Consider the organization that needs hosted GitHub enterprise - a pricey proposition. Unless you could otherwise have spent your time working on a feature that would directly increase sales (which is probably unlikely in an enterprise locale) then your time really is just sunk cost.

So to recap, for the one-off private repo - probably easier and more sensible in terms of resources to use GitHub. For a large organization that has man hours to burn or otherwise needs an in-house hosted solution, GitLab (or Gogs) could make sense.

GitLab has been ridiculously easy to manage for us. Really my only complaint is that it's slow as all hell, and gives up too early on a lot of pages because of this.

Still, compared to the Perforce server crashing every other week (a slight exaggeration, but still), it's a marked improvement.

Some people also have regulatory reasons to store their code on-premise. Sometimes the "correct" answer is to hire a team of sysadmins and one of their responsibilities is to maintain a SCM infra in-house. It really isn't that hard.
> My argument is this: your time is the most important thing you have, and you shouldn't be wasting your time on maintaining your own source control servers.

And then you wrote this comment, spending these alleged pair of minutes bragging about how cheap it is to just pay for something.

On the other hand, I remember spending a fair bit of time and energy at my current company to get approved 10$ per month Bitbucket plan. Let's say it took us months to actually get it declined. Then, we happily spent 200$ per month for a virtual machine that we had to maintaint and ended up installing Gitblit.

That's if you only have 5 repos. If you don't want to be forced into the 1-big-repo thing and have many discrete projects/microservices, GitHub gets really expensive fast.

I'd love to use GitHub for my personal projects but there are too many different ones.

I wish it were metered by what it actually costs them (storage) rather than stupid arbitrary numbers like repo count.

Until you have to deploy something with automated provisioning tools and Github or Bitbucket is down. It has happened a few times.
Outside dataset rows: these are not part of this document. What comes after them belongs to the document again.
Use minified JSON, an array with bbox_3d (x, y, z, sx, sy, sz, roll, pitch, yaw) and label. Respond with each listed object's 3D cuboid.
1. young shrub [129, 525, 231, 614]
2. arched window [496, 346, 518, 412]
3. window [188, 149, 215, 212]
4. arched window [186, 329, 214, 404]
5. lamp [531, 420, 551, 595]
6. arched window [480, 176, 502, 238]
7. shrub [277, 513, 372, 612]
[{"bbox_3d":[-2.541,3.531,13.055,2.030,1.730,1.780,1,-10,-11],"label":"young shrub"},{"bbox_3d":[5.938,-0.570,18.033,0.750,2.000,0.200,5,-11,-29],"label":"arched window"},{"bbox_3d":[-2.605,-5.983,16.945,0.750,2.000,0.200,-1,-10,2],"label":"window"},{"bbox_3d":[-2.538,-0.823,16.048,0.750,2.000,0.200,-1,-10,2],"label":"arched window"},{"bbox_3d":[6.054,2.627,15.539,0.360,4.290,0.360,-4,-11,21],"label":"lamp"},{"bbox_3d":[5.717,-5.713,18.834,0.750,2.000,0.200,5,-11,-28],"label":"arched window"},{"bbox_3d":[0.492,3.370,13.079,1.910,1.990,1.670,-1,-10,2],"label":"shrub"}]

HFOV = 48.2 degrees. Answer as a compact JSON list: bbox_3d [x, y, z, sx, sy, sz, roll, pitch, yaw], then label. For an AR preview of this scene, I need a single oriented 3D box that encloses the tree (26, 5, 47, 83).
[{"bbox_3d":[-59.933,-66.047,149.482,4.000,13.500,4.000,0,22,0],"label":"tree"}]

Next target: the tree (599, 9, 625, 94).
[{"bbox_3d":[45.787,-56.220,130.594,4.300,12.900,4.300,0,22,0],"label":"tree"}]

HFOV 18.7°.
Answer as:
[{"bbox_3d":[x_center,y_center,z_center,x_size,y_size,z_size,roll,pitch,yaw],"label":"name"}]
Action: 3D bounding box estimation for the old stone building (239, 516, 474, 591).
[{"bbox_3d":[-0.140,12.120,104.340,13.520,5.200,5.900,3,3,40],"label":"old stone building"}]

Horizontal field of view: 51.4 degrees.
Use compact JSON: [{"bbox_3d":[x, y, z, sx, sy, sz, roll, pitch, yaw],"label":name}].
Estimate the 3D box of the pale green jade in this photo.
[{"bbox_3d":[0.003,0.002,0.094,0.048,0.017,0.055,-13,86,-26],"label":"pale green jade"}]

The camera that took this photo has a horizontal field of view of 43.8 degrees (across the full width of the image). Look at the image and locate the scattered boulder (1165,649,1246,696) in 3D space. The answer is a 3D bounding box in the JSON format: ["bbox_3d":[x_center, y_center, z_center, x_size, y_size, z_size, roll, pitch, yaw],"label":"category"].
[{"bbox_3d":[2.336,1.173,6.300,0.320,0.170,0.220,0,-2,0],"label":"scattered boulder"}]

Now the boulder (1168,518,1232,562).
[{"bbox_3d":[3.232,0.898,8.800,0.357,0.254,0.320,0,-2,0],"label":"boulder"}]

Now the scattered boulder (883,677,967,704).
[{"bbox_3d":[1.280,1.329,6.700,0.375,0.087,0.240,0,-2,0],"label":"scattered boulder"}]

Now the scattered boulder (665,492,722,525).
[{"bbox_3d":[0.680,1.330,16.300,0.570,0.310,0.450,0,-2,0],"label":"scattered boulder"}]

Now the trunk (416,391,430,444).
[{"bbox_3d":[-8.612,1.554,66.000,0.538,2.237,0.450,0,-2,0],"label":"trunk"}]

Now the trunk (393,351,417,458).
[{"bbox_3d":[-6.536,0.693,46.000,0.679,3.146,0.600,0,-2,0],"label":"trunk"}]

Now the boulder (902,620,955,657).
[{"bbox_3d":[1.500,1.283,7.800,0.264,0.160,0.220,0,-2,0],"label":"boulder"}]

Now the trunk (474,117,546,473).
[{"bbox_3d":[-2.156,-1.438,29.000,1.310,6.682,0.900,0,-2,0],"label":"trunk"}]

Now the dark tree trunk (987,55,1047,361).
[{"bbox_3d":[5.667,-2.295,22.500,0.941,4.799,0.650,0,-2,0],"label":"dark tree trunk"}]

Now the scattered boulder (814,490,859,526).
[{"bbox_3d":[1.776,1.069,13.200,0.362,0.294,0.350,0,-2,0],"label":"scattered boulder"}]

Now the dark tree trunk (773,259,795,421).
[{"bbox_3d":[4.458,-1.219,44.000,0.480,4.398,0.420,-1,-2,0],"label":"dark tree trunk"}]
We use gitolite with no UI for this very reason.
My argument would be your freedom is the most important thing you have, and you shouldn't throw it away for the convenience of github.
Some people have way more than 5 repositories that a $7 plan brings. Also, if you don't want to host it yourself, GitLab.com has free private and public repositories https://about.gitlab.com/gitlab-com/
For the record, I think GitLab is awesome :) There's a ton of amazing reasons for large companies to use GitLab (storing your own data, customization, etc) that I completely stand by.

My umbrage is simply with the price argument Gogs lead with; it'll always end up cheaper to use GitHub (or another hosted solution) than to run your own.

That's true if you're running a typical business. But there really is a whole other world that opens up when things are free.

Maybe you are a young person, and don't have access to online payment methods. $84/year or more could be really significant for a 15 year old, or someone in a country that Github can't legally transact with.

Or maybe you need to roll your own hosting solution. Maybe for security, maybe you're integrating with APIs like a corp SSO that are not on the public web, etc.

We do a few wacky things in our business (test infrastructure SaaS) and sometimes we need to do stuff at scale where all available commercial solutions assume a single user. Open source solutions are a godsend there. We don't have that need for code repos (we use Github) but I can totally see why others would need it.